JOB = Please copy out every line of the data below word for word, leaving the pictures out of your answer.

SUPPLIED MATERIAL =
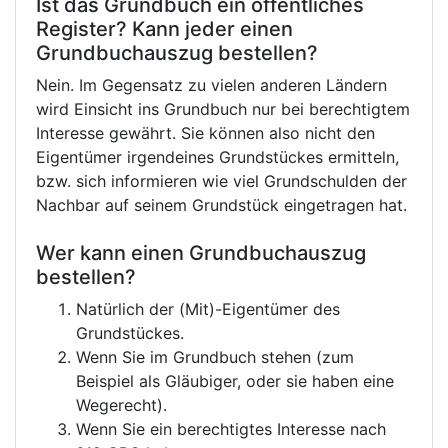
Ist das Grundbuch ein öffentliches
Register? Kann jeder einen
Grundbuchauszug bestellen?
Nein. Im Gegensatz zu vielen anderen Ländern
wird Einsicht ins Grundbuch nur bei berechtigtem
Interesse gewährt. Sie können also nicht den
Eigentümer irgendeines Grundstückes ermitteln,
bzw. sich informieren wie viel Grundschulden der
Nachbar auf seinem Grundstück eingetragen hat.
Wer kann einen Grundbuchauszug
bestellen?
Natürlich der (Mit)-Eigentümer des
Grundstückes.
Wenn Sie im Grundbuch stehen (zum
Beispiel als Gläubiger, oder sie haben eine
Wegerecht).
Wenn Sie ein berechtigtes Interesse nach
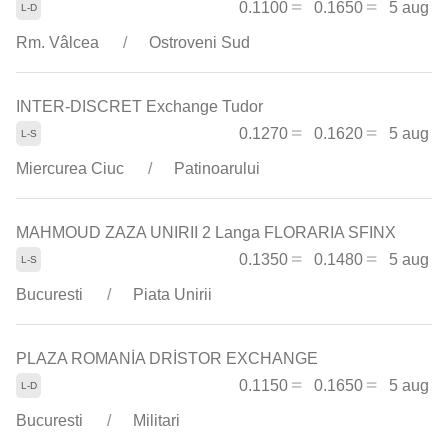
0.1100
0.1650
5 aug
Rm. Vâlcea
Ostroveni Sud
INTER-DISCRET Exchange Tudor
0.1270
0.1620
5 aug
Miercurea Ciuc
Patinoarului
MAHMOUD ZAZA UNIRII 2 Langa FLORARIA SFINX
0.1350
0.1480
5 aug
Bucuresti
Piata Unirii
PLAZA ROMANİA DRİSTOR EXCHANGE
0.1150
0.1650
5 aug
Bucuresti
Militari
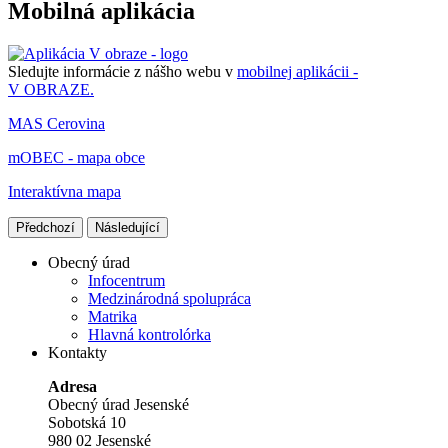
Mobilná aplikácia
Sledujte informácie z nášho webu v
mobilnej aplikácii -
V OBRAZE.
MAS Cerovina
mOBEC - mapa obce
Interaktívna mapa
Předchozí
Následující
Obecný úrad
Infocentrum
Medzinárodná spolupráca
Matrika
Hlavná kontrolórka
Kontakty
Adresa
Obecný úrad Jesenské
Sobotská 10
980 02 Jesenské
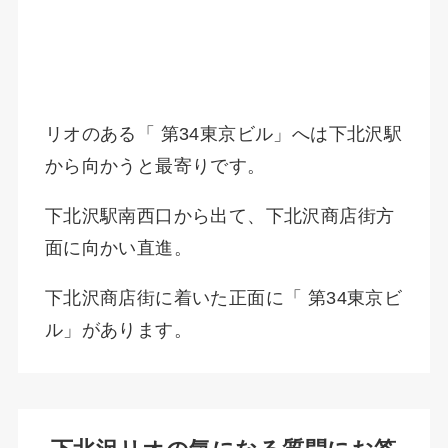
リオのある「 第34東京ビル」へは下北沢駅
から向かうと最寄りです。
下北沢駅南西口から出て、下北沢商店街方
面に向かい直進。
下北沢商店街に着いた正面に「 第34東京ビ
ル」があります。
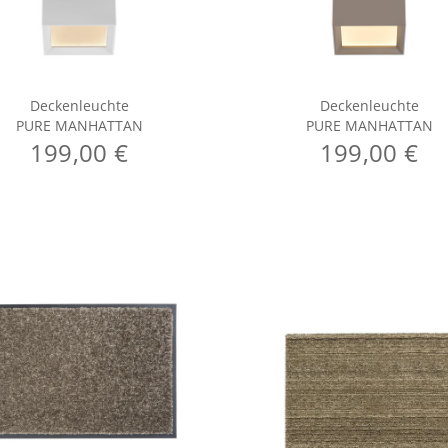
Deckenleuchte
Deckenleuchte
PURE MANHATTAN
PURE MANHATTAN
199,00 €
199,00 €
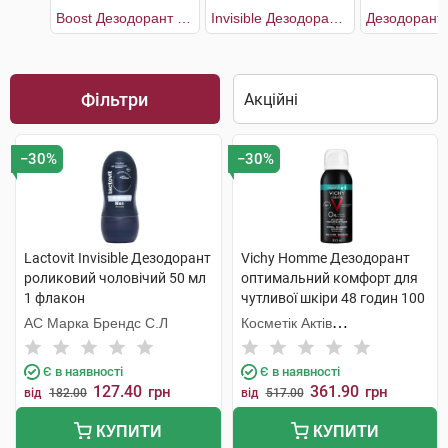
Boost Дезодорант чоловічий 2 х 50 мл
Invisible Дезодорант роликовий чоловічий
Фільтри
−30%
−30%
Lactovit Invisible Дезодорант
Vichy Homme Дезодорант
роликовий чоловічий 50 мл
оптимальний комфорт для
1 флакон
чутливої шкіри 48 годин 100
мл 1 флакон
АС Марка Брендс С.Л
Косметік Актів
Інтернаціональ
Є в наявності
Є в наявності
127.40
361.90
грн
грн
від
182.00
від
517.00
КУПИТИ
КУПИТИ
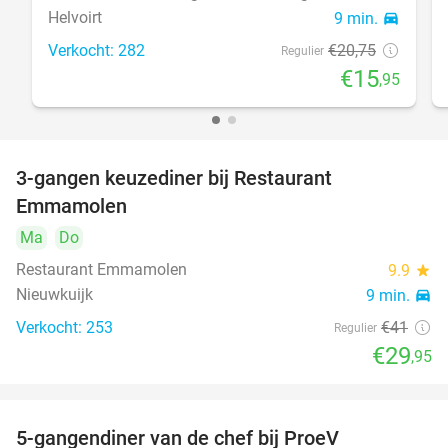
Helvoirt
9 min.
directions_car
Verkocht: 282
€20
,75
Regulier
€15
,95
3-gangen keuzediner bij Restaurant
27%
Emmamolen
Ma
Do
Restaurant Emmamolen
9.9
star
Nieuwkuijk
9 min.
directions_car
Verkocht: 253
€41
Regulier
€29
,95
5-gangendiner van de chef bij ProeV
31%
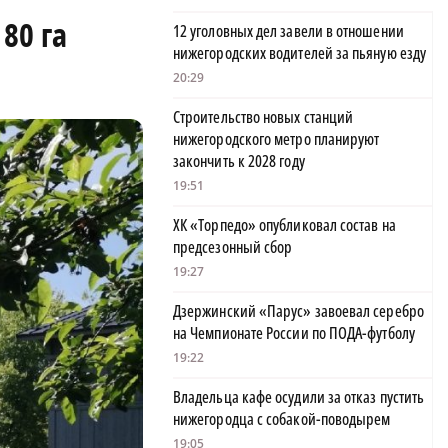
80 га
12 уголовных дел завели в отношении
нижегородских водителей за пьяную езду
20:29
Строительство новых станций
нижегородского метро планируют
закончить к 2028 году
19:51
ХК «Торпедо» опубликовал состав на
предсезонный сбор
19:27
Дзержинский «Парус» завоевал серебро
на Чемпионате России по ПОДА-футболу
19:22
Владельца кафе осудили за отказ пустить
нижегородца с собакой-поводырем
19:05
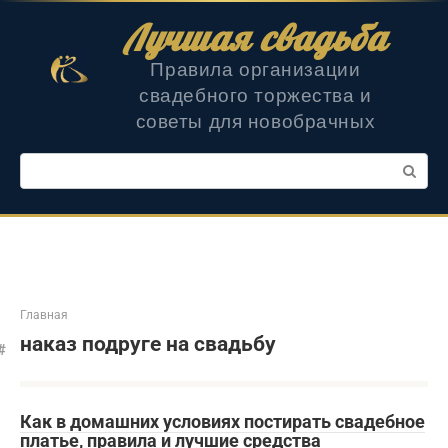
Перейти
Лучшая свадьба
к
контенту
Правила организации
свадебного торжества и
советы для новобрачных
Поиск:
Главная
наказ подруге на свадьбу
Как в домашних условиях постирать свадебное
платье, правила и лучшие средства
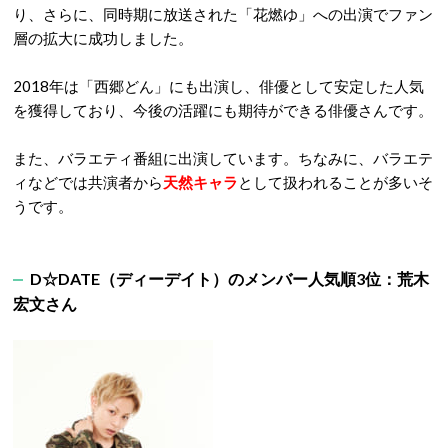
り、さらに、同時期に放送された「花燃ゆ」への出演でファン
層の拡大に成功しました。
2018年は「西郷どん」にも出演し、俳優として安定した人気
を獲得しており、今後の活躍にも期待ができる俳優さんです。
また、バラエティ番組に出演しています。ちなみに、バラエテ
ィなどでは共演者から
天然キャラ
として扱われることが多いそ
うです。
D☆DATE
（ディーデイト）
のメンバー人気順3
位：荒木
宏文さん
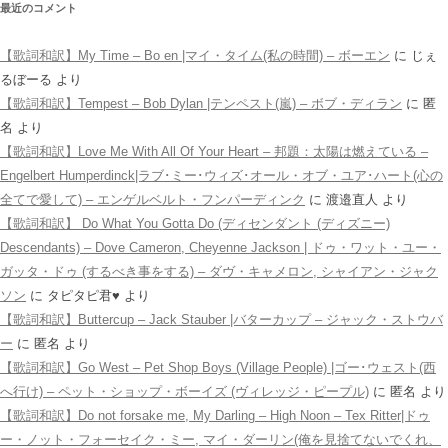
最近のコメント
【歌詞和訳】My Time – Bo en |マイ・タイム(私の時間) – ボーエン
に
じぇ
るぼーる
より
【歌詞和訳】Tempest – Bob Dylan |テンペスト(嵐) – ボブ・ディラン
に
匿
名
より
【歌詞和訳】Love Me With All Of Your Heart – 邦題：太陽は燃えている –
Engelbert Humperdinck|ラブ･ミー･ウィズ･オール・オブ・ユア･ハート(心の
全てで愛して) – エンゲルベルト・フンパーディンク
に
渡邉直人
より
【歌詞和訳】 Do What You Gotta Do (ディセンダント (ディズニー)
Descendants) – Dove Cameron, Cheyenne Jackson | ドゥ・ワット・ユー・
ガッタ・ドゥ (するべき事をする) – ダヴ・キャメロン, シャイアン・ジャク
ソン
に
タピタピ君♥️
より
【歌詞和訳】Buttercup – Jack Stauber |バターカップ – ジャック・ストウバ
ー
に
匿名
より
【歌詞和訳】Go West – Pet Shop Boys (Village People) |ゴー･ウェスト(西
へ行け) – ペット・ショップ・ボーイズ (ヴィレッジ・ピープル)
に
匿名
より
【歌詞和訳】Do not forsake me, My Darling – High Noon – Tex Ritter|ドゥ
ー・ノット・フォーセイク・ミー, マイ・ダーリン(俺を見捨てないでくれ、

WRITTEN REPLY =
Ist das Grundbuch ein öffentliches
Register? Kann jeder einen
Grundbuchauszug bestellen?
Nein. Im Gegensatz zu vielen anderen Ländern
wird Einsicht ins Grundbuch nur bei berechtigtem
Interesse gewährt. Sie können also nicht den
Eigentümer irgendeines Grundstückes ermitteln,
bzw. sich informieren wie viel Grundschulden der
Nachbar auf seinem Grundstück eingetragen hat.
Wer kann einen Grundbuchauszug
bestellen?
Natürlich der (Mit)-Eigentümer des
Grundstückes.
Wenn Sie im Grundbuch stehen (zum
Beispiel als Gläubiger, oder sie haben eine
Wegerecht).
Wenn Sie ein berechtigtes Interesse nach
0.1100
0.1650
5 aug
Rm. Vâlcea
Ostroveni Sud
INTER-DISCRET Exchange Tudor
0.1270
0.1620
5 aug
Miercurea Ciuc
Patinoarului
MAHMOUD ZAZA UNIRII 2 Langa FLORARIA SFINX
0.1350
0.1480
5 aug
Bucuresti
Piata Unirii
PLAZA ROMANİA DRİSTOR EXCHANGE
0.1150
0.1650
5 aug
Bucuresti
Militari
Mobilná aplikácia
Sledujte informácie z nášho webu v
mobilnej aplikácii -
V OBRAZE.
MAS Cerovina
mOBEC - mapa obce
Interaktívna mapa
Předchozí
Následující
Obecný úrad
Infocentrum
Medzinárodná spolupráca
Matrika
Hlavná kontrolórka
Kontakty
Adresa
Obecný úrad Jesenské
Sobotská 10
980 02 Jesenské
リオのある「 第34東京ビル」へは下北沢駅
から向かうと最寄りです。
下北沢駅南西口から出て、下北沢商店街方
面に向かい直進。
下北沢商店街に着いた正面に「 第34東京ビ
ル」があります。
Deckenleuchte
Deckenleuchte
PURE MANHATTAN
PURE MANHATTAN
199,00 €
199,00 €
Boost Дезодорант чоловічий 2 х 50 мл
Invisible Дезодорант роликовий чоловічий
Фільтри
−30%
−30%
Lactovit Invisible Дезодорант
Vichy Homme Дезодорант
роликовий чоловічий 50 мл
оптимальний комфорт для
1 флакон
чутливої шкіри 48 годин 100
мл 1 флакон
АС Марка Брендс С.Л
Косметік Актів
Інтернаціональ
Є в наявності
Є в наявності
127.40
361.90
грн
грн
від
182.00
від
517.00
КУПИТИ
КУПИТИ
Helvoirt
9 min.
directions_car
Verkocht: 282
€20
,75
Regulier
€15
,95
3-gangen keuzediner bij Restaurant
27%
Emmamolen
Ma
Do
Restaurant Emmamolen
9.9
star
Nieuwkuijk
9 min.
directions_car
Verkocht: 253
€41
Regulier
€29
,95
5-gangendiner van de chef bij ProeV
31%
80 га
12 уголовных дел завели в отношении
нижегородских водителей за пьяную езду
20:29
Строительство новых станций
нижегородского метро планируют
закончить к 2028 году
19:51
ХК «Торпедо» опубликовал состав на
предсезонный сбор
19:27
Дзержинский «Парус» завоевал серебро
на Чемпионате России по ПОДА-футболу
19:22
Владельца кафе осудили за отказ пустить
нижегородца с собакой-поводырем
19:05
Перейти
Лучшая свадьба
к
контенту
Правила организации
свадебного торжества и
советы для новобрачных
Поиск:
Главная
наказ подруге на свадьбу
Как в домашних условиях постирать свадебное
платье, правила и лучшие средства
り、さらに、同時期に放送された「花燃ゆ」への出演でファン
層の拡大に成功しました。
2018年は「西郷どん」にも出演し、俳優として安定した人気
を獲得しており、今後の活躍にも期待ができる俳優さんです。
また、バラエティ番組に出演しています。ちなみに、バラエテ
ィなどでは共演者から
天然キャラ
として扱われることが多いそ
うです。
D☆DATE
（ディーデイト）
のメンバー人気順3
位：荒木
宏文さん
最近のコメント
【歌詞和訳】My Time – Bo en |マイ・タイム(私の時間) – ボーエン
に
じぇ
るぼーる
より
【歌詞和訳】Tempest – Bob Dylan |テンペスト(嵐) – ボブ・ディラン
に
匿
名
より
【歌詞和訳】Love Me With All Of Your Heart – 邦題：太陽は燃えている –
Engelbert Humperdinck|ラブ･ミー･ウィズ･オール・オブ・ユア･ハート(心の
全てで愛して) – エンゲルベルト・フンパーディンク
に
渡邉直人
より
【歌詞和訳】 Do What You Gotta Do (ディセンダント (ディズニー)
Descendants) – Dove Cameron, Cheyenne Jackson | ドゥ・ワット・ユー・
ガッタ・ドゥ (するべき事をする) – ダヴ・キャメロン, シャイアン・ジャク
ソン
に
タピタピ君♥️
より
【歌詞和訳】Buttercup – Jack Stauber |バターカップ – ジャック・ストウバ
ー
に
匿名
より
【歌詞和訳】Go West – Pet Shop Boys (Village People) |ゴー･ウェスト(西
へ行け) – ペット・ショップ・ボーイズ (ヴィレッジ・ピープル)
に
匿名
より
【歌詞和訳】Do not forsake me, My Darling – High Noon – Tex Ritter|ドゥ
ー・ノット・フォーセイク・ミー, マイ・ダーリン(俺を見捨てないでくれ、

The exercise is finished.